In recent weeks, the devosceptic instinct within the Welsh Conservative Party membership has become increasingly prominent with prospective candidates eager to demonstrate their credentials at selections.
Initial hostility to devolution from the party gave way to reluctant acceptance and then in time facilitation. The party establishment has come to accept devolution as a here to stay.
However, the rank and file membership has not been as quick or as willing to embrace devolution.
Turnout is consistently lower for elections for the devolved institution. Polling suggests 71 per cent of people who intend to vote Conservative in the constituency vote would support abolition in a referendum. Despite hostility from the membership, such open opposition has not been articulated by Conservative representatives in Cardiff Bay for years.
Previously attempts have been made to remove a prospective candidate for espousing devosceptic views. Despite the grumblings and apathy of the members, this subject has been effectively off-limits. Yet the constituency and ongoing regional list selections have brought the matter firmly back into the discussion.
The taxpayer-supported site Nation.Cymru has highlighted prospective regional list candidates who have sought to appeal to the devosceptic membership by stating they want to scrap devolution. While a senior figure in the Welsh Conservative Party, Deputy Chairman Dr Tomos Dafydd Davies has written on Gwydir about devolution.
Dr Davies stated in the article:
“Whilst most Conservatives have come to accept and live with devolution, we are all united in our desire to bring an end to perpetual debates around more powers.”
The polling referred to above, does not support this assertion. If the membership have reached acceptance, why is there such support for the abolition of the Senedd in polling?
Conservative party members may have to live with devolution yet that not the same as acceptance.
Dr Davies continued:
“The next Conservative Manifesto, without prevarication, should proclaim a complete moratorium on any further devolution of powers until the end of the next Welsh Parliament term.”

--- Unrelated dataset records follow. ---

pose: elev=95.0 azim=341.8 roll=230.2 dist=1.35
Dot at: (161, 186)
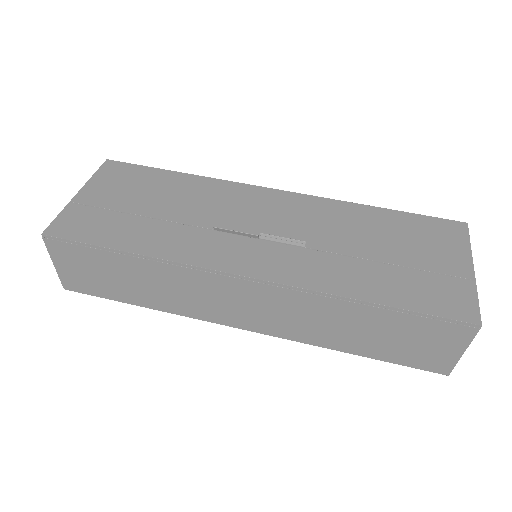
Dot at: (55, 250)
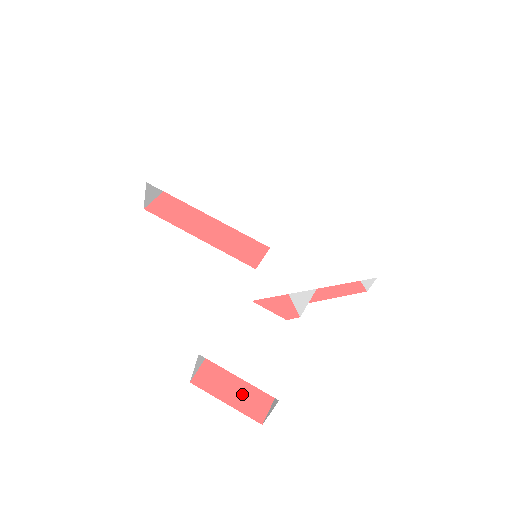
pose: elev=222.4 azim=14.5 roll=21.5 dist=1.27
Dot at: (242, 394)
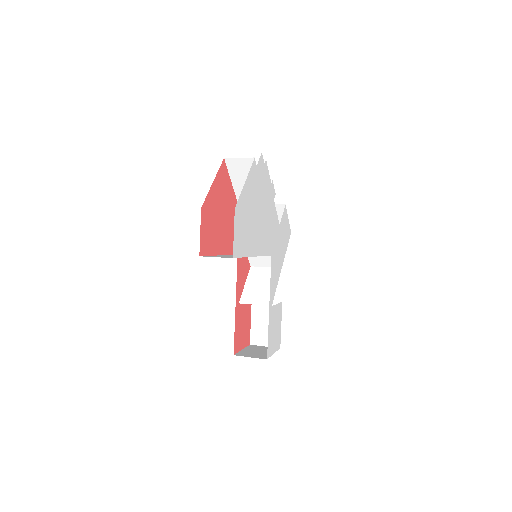
Dot at: (245, 338)
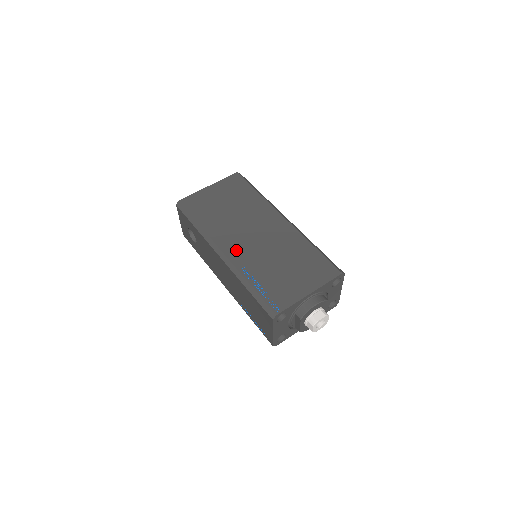
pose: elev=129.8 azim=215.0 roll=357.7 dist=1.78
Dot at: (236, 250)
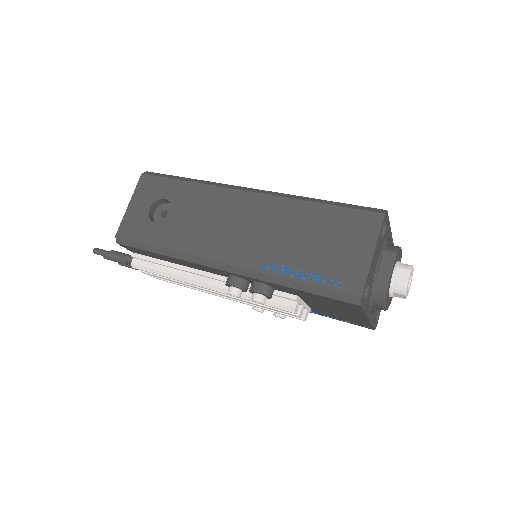
Dot at: occluded
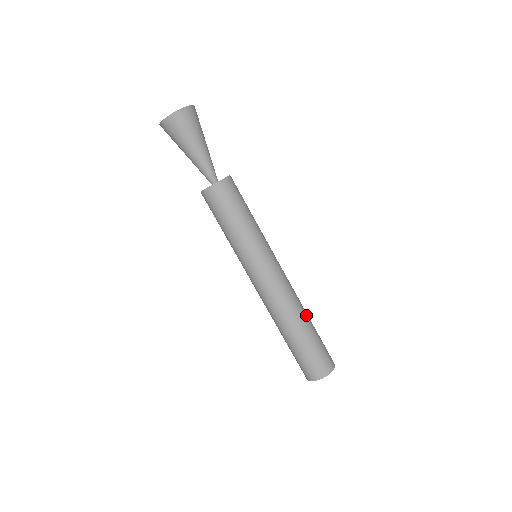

If the intention is to bring to an end to debates around more powers a moratorium defeats the object instead merely delaying the matter.

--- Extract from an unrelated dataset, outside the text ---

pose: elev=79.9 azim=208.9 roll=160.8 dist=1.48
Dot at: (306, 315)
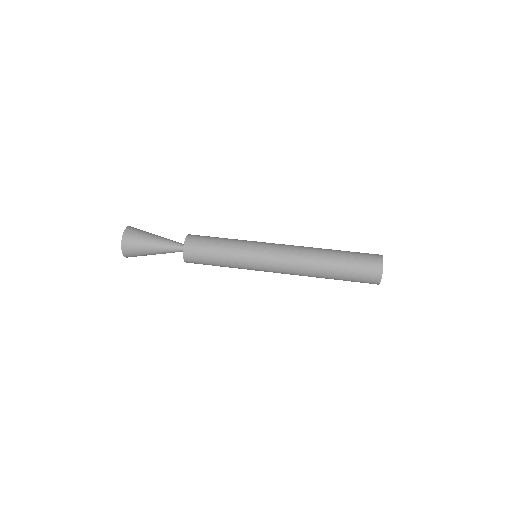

Maybe this is pedantic, but idiom run with the hare and hunt with the hounds could easily apply.
A moratorium does not preclude further devolution in future.
Some might question if Dr Davies is looking to appeal to the anti devolution sentiment within the Welsh Conservative membership?
Devosceptic members should be flattered that establishment figures have been listening to their concerns on devolution and are seeking to articulate a message that appeals.
In time could Devoscepticism become a universal litmus test at selections for prospective candidates?
Ultimately time will tell, however, this issue is now firmly back under discussion. Rhetoric alone will not suffice.